If the brouhaha over the latest Seth Rogen and James Franco film “The Interview” proves anything, it proves that the North Koreans have no sense of humor. None at all. I mean, if the United States government hacked a film studio every time that there was a film lampooning our President, our government, or where part of the plot line was an attempt to kill the President, I don’t think we would have any film studios left.
But humor aside, there are two disturbing aspects of all this. First, we really don’t have the cyber-security to protect ourselves from a hacking attack from North Korea. Seriously gang? As someone joked the other day, do they even have computers in North Korea? I mean, if we were talking China or India or Russia, everyone would understand. But North Korea?
Secondly and more disturbing, Sony’s response is to just pull the movie from cinemas? That’s the best that we can do? The North Koreans raise the specter of 9/11– although it’s not clear what is supposed to take place inside movie theaters that is so dangerous, and which can be created by a hacker half a world away — and the whole movie industry folds up like a house of cards? I would have gone to see this movie just to see what the North Koreans were so bent out of shape about. If released, this movie would have done gangbusters.

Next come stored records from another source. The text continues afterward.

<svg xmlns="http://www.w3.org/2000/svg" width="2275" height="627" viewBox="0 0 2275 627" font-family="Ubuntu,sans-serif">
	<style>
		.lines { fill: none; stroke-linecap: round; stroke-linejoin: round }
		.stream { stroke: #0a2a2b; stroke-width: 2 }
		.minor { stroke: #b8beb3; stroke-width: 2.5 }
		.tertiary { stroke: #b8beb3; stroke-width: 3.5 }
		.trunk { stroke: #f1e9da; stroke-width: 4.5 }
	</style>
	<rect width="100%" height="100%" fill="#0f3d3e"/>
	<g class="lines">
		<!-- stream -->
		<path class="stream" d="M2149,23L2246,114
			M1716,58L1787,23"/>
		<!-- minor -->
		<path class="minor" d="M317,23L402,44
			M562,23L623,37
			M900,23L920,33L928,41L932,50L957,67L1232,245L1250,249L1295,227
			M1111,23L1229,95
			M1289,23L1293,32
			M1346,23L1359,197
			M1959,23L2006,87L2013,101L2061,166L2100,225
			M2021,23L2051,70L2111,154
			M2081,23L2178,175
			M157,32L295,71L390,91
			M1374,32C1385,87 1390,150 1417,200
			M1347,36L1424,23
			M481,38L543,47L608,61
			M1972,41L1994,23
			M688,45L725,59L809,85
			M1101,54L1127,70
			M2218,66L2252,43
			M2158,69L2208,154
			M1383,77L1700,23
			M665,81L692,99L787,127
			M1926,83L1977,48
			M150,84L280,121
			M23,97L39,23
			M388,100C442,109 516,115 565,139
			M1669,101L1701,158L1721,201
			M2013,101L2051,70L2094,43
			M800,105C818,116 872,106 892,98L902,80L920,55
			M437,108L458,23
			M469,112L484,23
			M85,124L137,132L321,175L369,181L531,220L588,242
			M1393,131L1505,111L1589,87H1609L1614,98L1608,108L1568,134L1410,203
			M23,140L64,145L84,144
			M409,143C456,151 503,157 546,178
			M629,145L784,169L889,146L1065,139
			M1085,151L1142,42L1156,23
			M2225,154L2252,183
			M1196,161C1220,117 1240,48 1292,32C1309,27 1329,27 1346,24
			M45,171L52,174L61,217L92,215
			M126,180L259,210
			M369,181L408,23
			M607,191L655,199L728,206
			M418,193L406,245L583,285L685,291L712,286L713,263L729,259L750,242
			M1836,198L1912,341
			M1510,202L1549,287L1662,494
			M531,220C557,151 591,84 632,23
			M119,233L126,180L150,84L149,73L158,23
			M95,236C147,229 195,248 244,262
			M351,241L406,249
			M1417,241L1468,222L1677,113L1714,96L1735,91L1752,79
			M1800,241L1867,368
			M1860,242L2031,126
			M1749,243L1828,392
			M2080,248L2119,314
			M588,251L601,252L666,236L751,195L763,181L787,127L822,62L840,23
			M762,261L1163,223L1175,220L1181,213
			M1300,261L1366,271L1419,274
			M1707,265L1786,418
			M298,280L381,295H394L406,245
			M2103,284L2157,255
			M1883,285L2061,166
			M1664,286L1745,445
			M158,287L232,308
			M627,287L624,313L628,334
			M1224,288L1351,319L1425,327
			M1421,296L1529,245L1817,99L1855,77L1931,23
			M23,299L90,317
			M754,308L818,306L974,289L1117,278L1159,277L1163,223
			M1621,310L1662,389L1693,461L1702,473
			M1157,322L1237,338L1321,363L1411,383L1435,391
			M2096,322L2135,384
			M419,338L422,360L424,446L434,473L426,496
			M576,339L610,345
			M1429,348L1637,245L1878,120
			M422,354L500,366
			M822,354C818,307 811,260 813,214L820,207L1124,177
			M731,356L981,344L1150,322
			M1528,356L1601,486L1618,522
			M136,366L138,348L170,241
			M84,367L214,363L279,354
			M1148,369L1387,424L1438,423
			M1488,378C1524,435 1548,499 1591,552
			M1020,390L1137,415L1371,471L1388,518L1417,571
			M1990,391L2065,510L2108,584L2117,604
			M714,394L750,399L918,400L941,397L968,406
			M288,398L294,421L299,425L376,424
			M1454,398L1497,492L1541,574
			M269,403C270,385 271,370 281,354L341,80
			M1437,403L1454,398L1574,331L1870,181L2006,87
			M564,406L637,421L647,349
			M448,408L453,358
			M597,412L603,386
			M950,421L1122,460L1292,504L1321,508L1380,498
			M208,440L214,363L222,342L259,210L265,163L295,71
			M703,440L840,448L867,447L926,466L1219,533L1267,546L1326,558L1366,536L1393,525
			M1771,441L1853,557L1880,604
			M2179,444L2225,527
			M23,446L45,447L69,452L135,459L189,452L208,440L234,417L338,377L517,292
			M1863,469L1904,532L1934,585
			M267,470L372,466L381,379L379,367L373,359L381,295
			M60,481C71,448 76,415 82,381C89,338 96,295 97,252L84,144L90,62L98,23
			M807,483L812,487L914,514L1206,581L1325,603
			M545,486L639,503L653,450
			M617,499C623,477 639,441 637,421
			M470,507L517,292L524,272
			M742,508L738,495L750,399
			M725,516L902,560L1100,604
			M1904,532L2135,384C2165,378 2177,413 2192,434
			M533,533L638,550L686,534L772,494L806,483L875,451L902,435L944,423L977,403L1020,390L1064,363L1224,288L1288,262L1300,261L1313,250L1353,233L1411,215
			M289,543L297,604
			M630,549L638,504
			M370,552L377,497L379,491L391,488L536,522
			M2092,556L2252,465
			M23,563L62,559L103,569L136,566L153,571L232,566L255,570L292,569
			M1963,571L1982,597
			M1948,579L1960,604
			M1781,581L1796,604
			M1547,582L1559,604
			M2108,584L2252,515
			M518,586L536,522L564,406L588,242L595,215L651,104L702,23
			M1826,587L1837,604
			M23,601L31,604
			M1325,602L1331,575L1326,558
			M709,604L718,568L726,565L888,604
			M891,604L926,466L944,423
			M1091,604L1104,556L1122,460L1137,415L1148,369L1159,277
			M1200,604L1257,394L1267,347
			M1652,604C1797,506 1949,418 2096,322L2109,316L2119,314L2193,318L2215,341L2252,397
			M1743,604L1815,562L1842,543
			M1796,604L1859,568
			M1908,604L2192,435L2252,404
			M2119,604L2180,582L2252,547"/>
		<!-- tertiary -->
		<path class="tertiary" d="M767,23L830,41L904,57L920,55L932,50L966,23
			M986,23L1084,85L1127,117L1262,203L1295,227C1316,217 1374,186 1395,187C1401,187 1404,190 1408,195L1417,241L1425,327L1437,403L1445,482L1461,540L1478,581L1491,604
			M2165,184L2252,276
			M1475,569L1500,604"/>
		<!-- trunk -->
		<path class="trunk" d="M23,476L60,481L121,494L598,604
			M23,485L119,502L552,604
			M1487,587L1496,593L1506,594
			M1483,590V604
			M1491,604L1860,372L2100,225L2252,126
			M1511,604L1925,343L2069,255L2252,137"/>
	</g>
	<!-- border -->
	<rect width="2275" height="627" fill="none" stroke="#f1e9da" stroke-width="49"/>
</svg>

I am so tired of hearing about poor Sony. Would we be as outraged over the “attack on free speech” if a North Korean movie studio had made a film suggesting it would not only be a good idea, but fun and even funny, if our president was assassinated?
This is like the schoolyard bully running up to the little foreign geek, expecting another fun recess filled with tormenting the little guy. But instead, the kid grabs a branch off the ground and goes upside the bully’s head. It’s outrageous! Doesn’t the little guy know the natural order of things? He’s supposed to take it and like it.
I think Sony’s folding in the light of unspecified threats from North Korea is shameful and cowardly. However, I think we need to be realistic about North Korea. Its people might live in poverty and oppression but the state machinery (as in most dictatorships) is huge and sophisticated. It’s estimated that the size of their armed forces may be approaching one million men and women and they clearly have some very up-to-date cyber-warfare capacity. The illusion that they are some sort of backward country is a dangerous one. Their society and their political system may well be stuck in the 1950’s but their ability and willingness to take both defensive and offensive action is clearly much more developed than many people think.